Hot next level bad boy juicing with Subb-An.

The Plug

Your 1Trax mix arrived last month. How did that happen?

“Well I was speaking to Dave at the label, and he mentioned about Mat Tolfrey, who had done the first one, and after talking about it a bit he invited me to get involved and do one too. So we took it from there, and in the end the project involved a couple of remixes and the compilation.”

Latest tracks by subb-an

Yes, the Maya Jane Coles and Shenoda remixes on the CD. Were they a product of you being briefed, or the label leaving decisions to you?

“It was a combination really. They mentioned I could do anything off the label, and then we chose the Maya Jane Coles and Shenoda tracks, so really it came from both sides.”

How does the mix compare to one of your club sets?

“It's a bit deeper than when I play out. I'm not harder in a club, but there's certainly a lot more energy involved. That's just a difference with being out in a club environment, and me wanting to play to that energy really.

“A compilation, in comparison, is something people will listen to maybe in the car, at home, at the gym, or before they go out. Towards the end it gets a little closer to what I might play but it begins a lot deeper, and I probably wouldn't do that in a club, even though it's all music I love.”

And in comparison to your live sets?

“The live show is different every time, and there needs to be more vocals, a bit more of a party vibe I guess. But at other times, depending on when in the night it is, the live thing can have parts of it extended or whatever, if you're in the right place, with the crowd into it.

“Then you can take it deeper, but not in terms of dropping the tempo, just playing loops out longer and stuff. Alternatively you can make things happen faster, and that's cool because the way I've got the setup means I can easily take it in different directions.

“I've been playing a lot more DJ gigs recently, just because I wanted a bit of a break from the live thing, and while I enjoy doing the live shows I think DJing is more fun. I guess I can relax a lot more, whereas live you need to concentrate all the time as there's a lot more going on that you need to be aware of as a performer.”

The Issues

You first emerged through Below, the Birmingham party set up by Adam Shelton, Ross Trepleton, and Lee McDonald. That was about five years back, how does the UK scene compare with then?

“I guess when I first met Adam and Lee I remember there were very few Sunday day time parties. I think Secret Sundaze were doing one, but below was one of the main ones to go to in the UK.
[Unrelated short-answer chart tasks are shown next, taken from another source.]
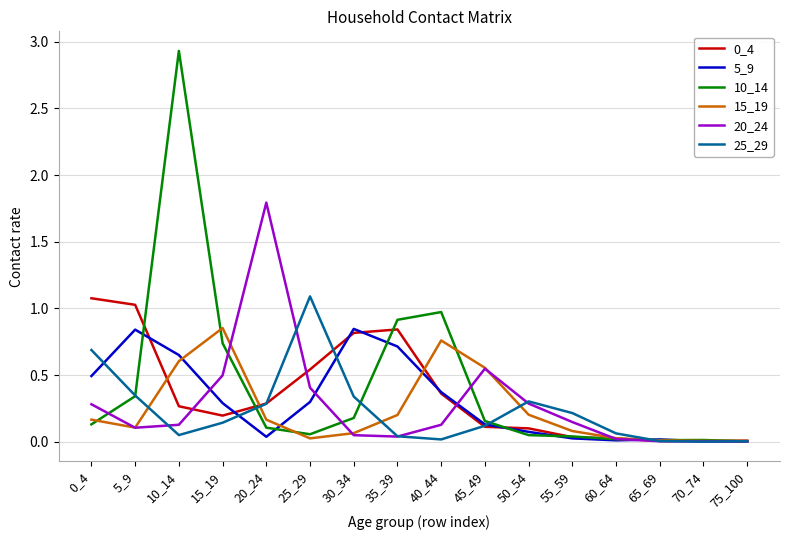

Count the number of categories in the chart.

16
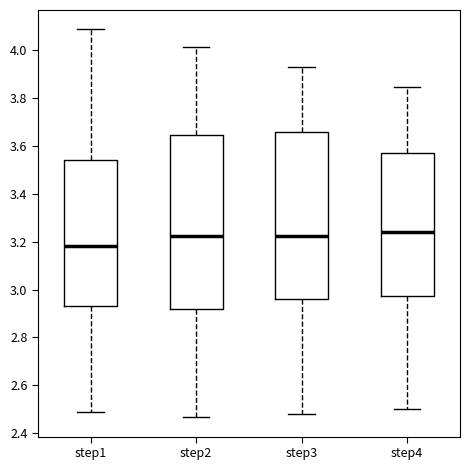

Reading left to right, transcribe this box plot: for each box, give where its median line is, the range the box spans, and where its two whiskers end, as read against the y-axis. The values are not printed on the chart, so give them approximately, as read against the axis.

step1: median 3.18, box 2.92 to 3.54, whiskers 2.48 to 4.08
step2: median 3.22, box 2.92 to 3.64, whiskers 2.46 to 4.02
step3: median 3.22, box 2.96 to 3.66, whiskers 2.48 to 3.92
step4: median 3.24, box 2.98 to 3.58, whiskers 2.50 to 3.84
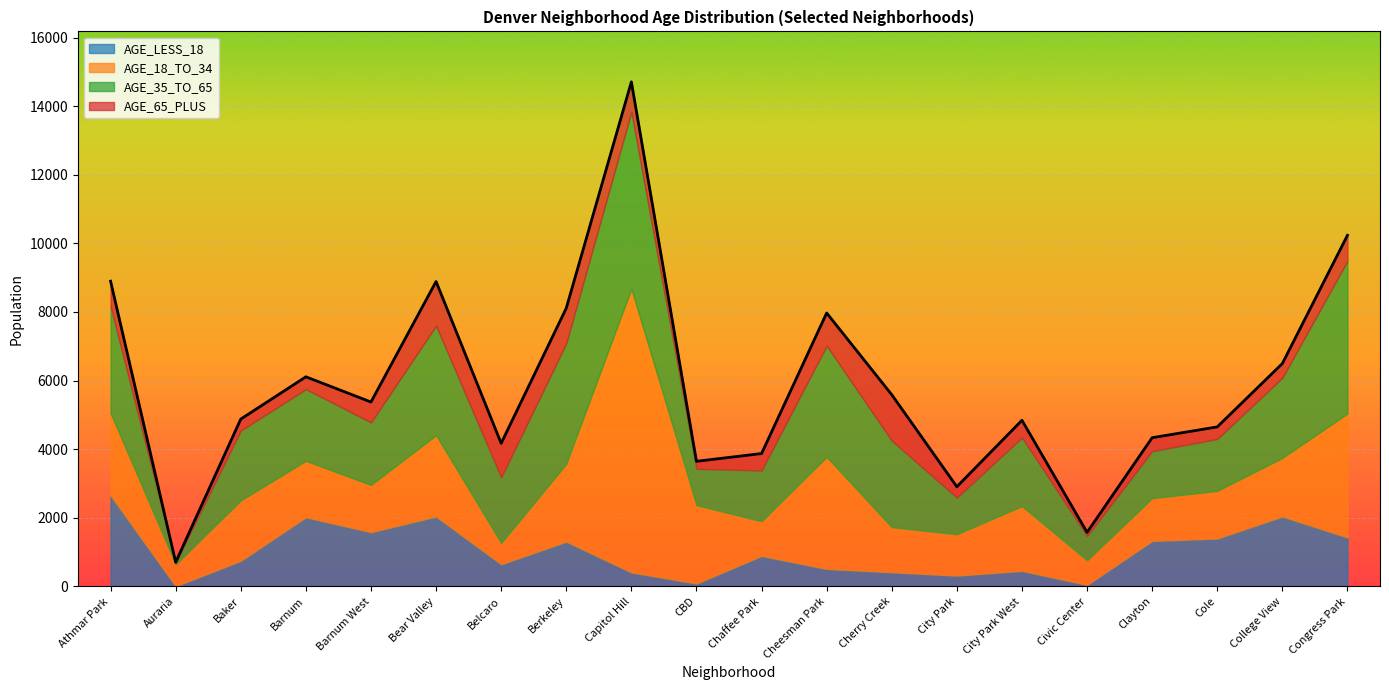

True or false: AGE_65_PLUS has a value of 541 at Berkeley.

False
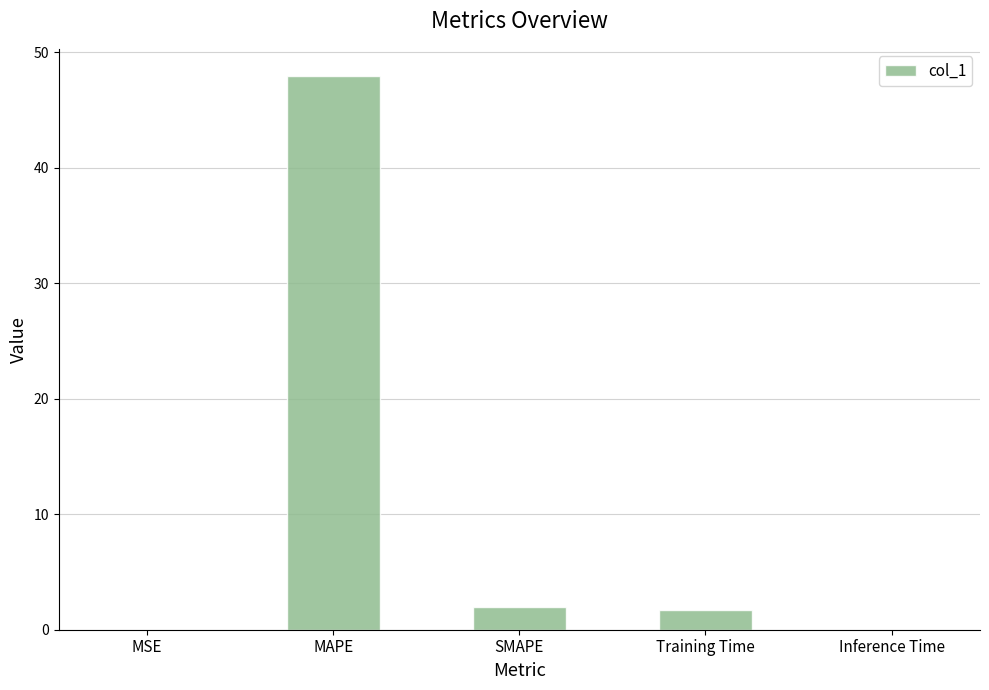

Where does the data first go above 1?

MAPE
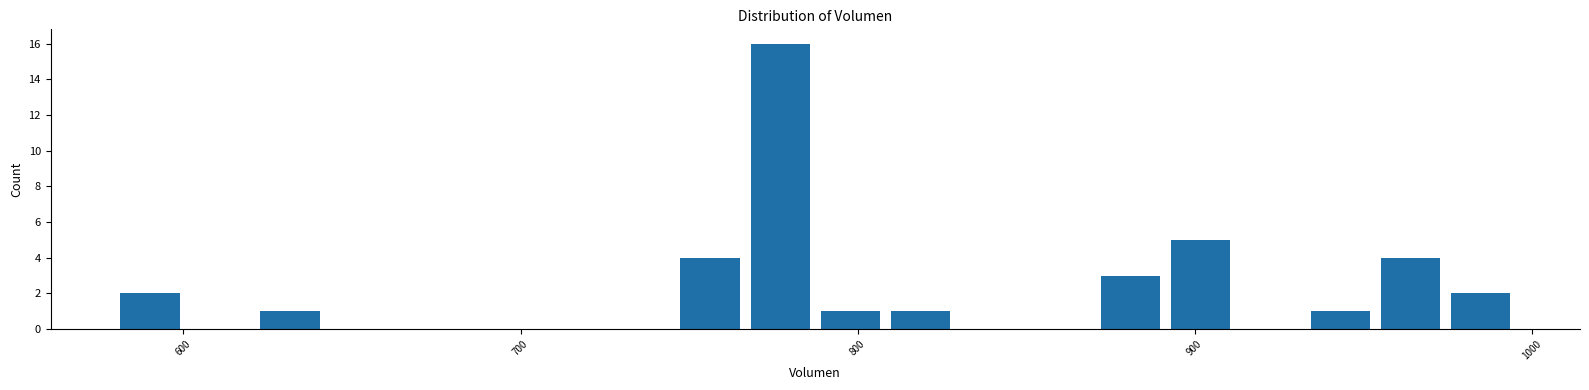

Around what value on the x-axis is the tallest bar? Give the approximate position of its centre, as read against the axis.

780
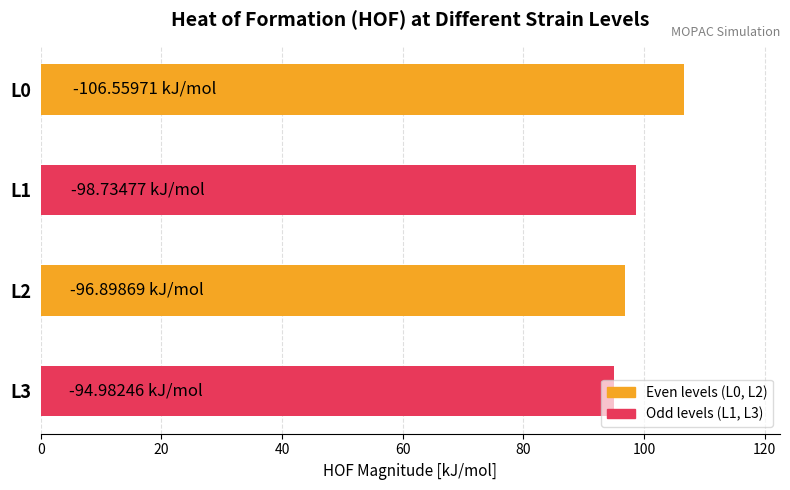

What is the maximum value shown in the chart?

106.6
“Since then there's been a big movement in small parties and events just going on in spaces, not venues. Now there are a lot of small nights and events in places you wouldn't expect them to be.

“It says a lot about the scene- it's only getting bigger, and in the UK right now it's just really strong, with a lot of good, successful parties, and popular styles. That can't be a bad thing for techno and tech house. I guess really then over the last five years I've seen a lot more grow.”

Traditionally in dance music the DJ was the focal point. Do you agree that culture is on the decline?

“I think the DJ is still a huge part of people's night out. You can see the difference in atmosphere in a venue when certain artists are playing. I mean you mentioned before about the difference between DJing and playing live, and I guess to put things in perspective it's just branding.

“It could be a band, a live act, a label night, or DJ- whatever's got buzz around it is where people seem to be drawn towards. So I guess it's just now there are other focal points apart from the DJ, but a DJ is still up there with the most important things.”

There's so much new music now. Are younger people in danger of not getting educated about old records?

“I think it's important, and a lot of the younger generation that are being introduced to dance music at the moment I guess maybe aren't looking back. But that comes with time.

“It was a while before I educated myself and got educated by others on old music that still stands up today. I think it's the sort of thing that people who like what's current now maybe won't mature onto, but a good percentage will. It's one of those natural things where people get into the music and their tastes mature, then they start digging deeper.

“I guess that's the beauty of the whole thing. I remember when I discovered a lot of music from 20-30 years ago, it was a great experience for me. But there is a need for older people to play a role, and pass things down too, so the more that happens the more young people will pick up on it.”